Eine Gründüngung von Luzerne kann Wurzeln von bis zu 20 Metern Tiefe befördern, wodurch Nährstoffe aus den Tiefen an die Oberfläche gelangen und der Ernte Ihrer nächsten Saison zugute kommen. Winter-Tara und Haarwicke haben umfangreiche Wurzelsysteme, die Erosion und langblättrige Reben, die im Winter wachsen, verhindern. Sie schützen die Oberfläche Ihres Bodens und dienen als eingebauter Mulch, der bei Winterstürmen nicht wegbläst.

Woody Pod Vetch ist superhart und robust und hilft, Unkräuter zu beseitigen, indem sie verdrängt werden. Einige Kulturen, wie Lupine, haben relativ kurze Lebenszyklen, sodass Sie Gründüngungsbehandlungen in nur achtwöchigen Zyklen durchführen können.

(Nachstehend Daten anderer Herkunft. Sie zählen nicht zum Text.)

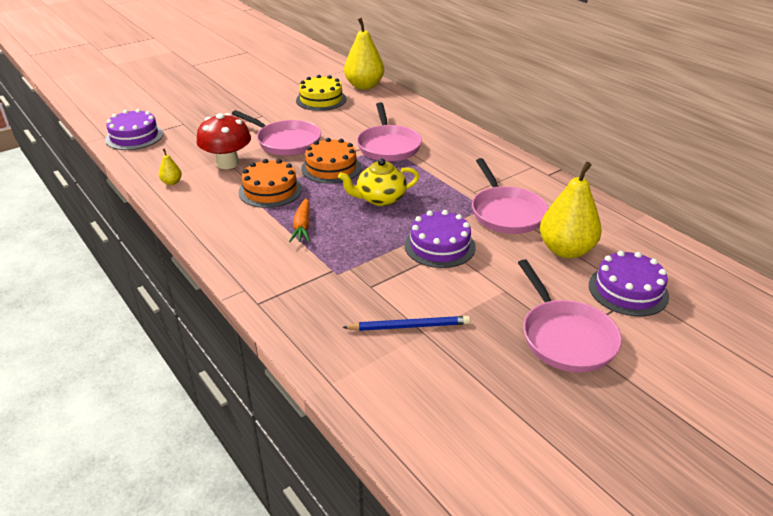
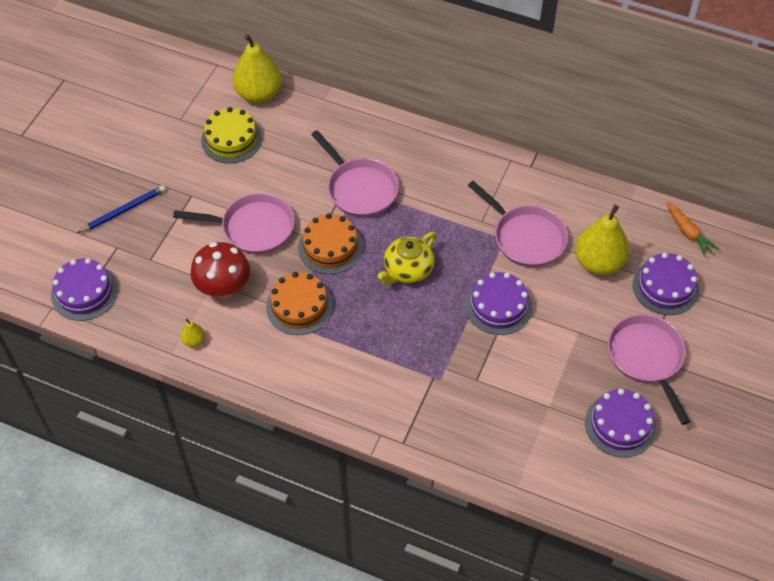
camera: 30 degrees left, 20 degrees up
orange carrot [289,198,310,242] -> orange carrot moved to [666,202,719,257]
blue pencil [342,316,470,331] -> blue pencil moved to [77,185,166,233]
pink pan [518,259,622,372] -> pink pan turned 150 degrees counterclockwise [608,314,690,425]
none -> purple cake [585,389,656,458]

Landwirtschaftlicher Senf reift in nur sechs Wochen.

Wenn Sie sie in Ihrer Nähe anbauen können, eignen sich Hülsenfrüchte wie Erbsen und Ackerbohnen besonders gut, um dem Boden Stickstoff zuzuführen, da der Nährstoff in den Wurzeln der Pflanzen enthalten ist.

Sie können auch eine einfache Gründüngung herstellen, indem Sie grüne Blätter und Zweige von Pflanzen sammeln, die in Ödland, Wäldern und anderen Gebieten wachsen, obwohl der Anbau von Gründüngung im ökologischen Landbau häufiger vorkommt.

Wenn Sie die Deckfrüchte selbst anbauen, erhalten Sie auch organisches Material. Es ist schwer zu sagen, ob Wildpflanzen in einigen Gebieten von Krankheiten oder sogar von Pestizidsprays oder -anwendungen betroffen sind.

Bodenbearbeitung von Gründüngung

Normalerweise pflanzen Sie Ihren Gründünger kurz vor dem Blühen in den Boden ein, wodurch verhindert wird, dass die Pflanzen nach dem Eingraben in den Boden säen und wieder wachsen.

Das Anbauen vor der Blüte der Pflanzen ist entscheidend. Der Stickstoff einer Pflanze ist größtenteils verbraucht, sobald sie die Blütephase erreicht hat. Bei einigen Pflanzen möchten Sie möglicherweise einige Pflanzen blühen lassen, damit Sie vorteilhaftere bestäubende Insekten anziehen können.

Bei größeren Pflanzen müssen Sie diese möglicherweise zuerst mit Handwerkzeugen oder einem Unkrautvernichter zerkleinern. Warten Sie nach der Bodenbearbeitung zwei bis drei Wochen, damit sich das organische Material zersetzen kann, und pflanzen Sie dann die gewünschte Ernte ein.

Einige Nutzpflanzen sind leichter anzubauen und zu bestellen als andere. Wenn Sie keine industrielle Landwirtschaftsausrüstung haben, sind die meisten Wicken, Unkraut und Klee schwer zu bestellen.

Seien Sie geduldig, wenn Sie herausfinden, welche Pflanzen am besten zu Ihrem Boden passen. Einige Kulturen eignen sich besser für harte Böden, andere eher für leichte oder trockene Böden, und Ihr Boden kann sich sogar von Ort zu Ort auf Ihrem Grundstück unterscheiden. Es kann einige Saisons dauern, bis Sie das richtige Gleichgewicht zwischen Deckfrüchten, Bodenbearbeitung und Wiederbepflanzung erreicht haben.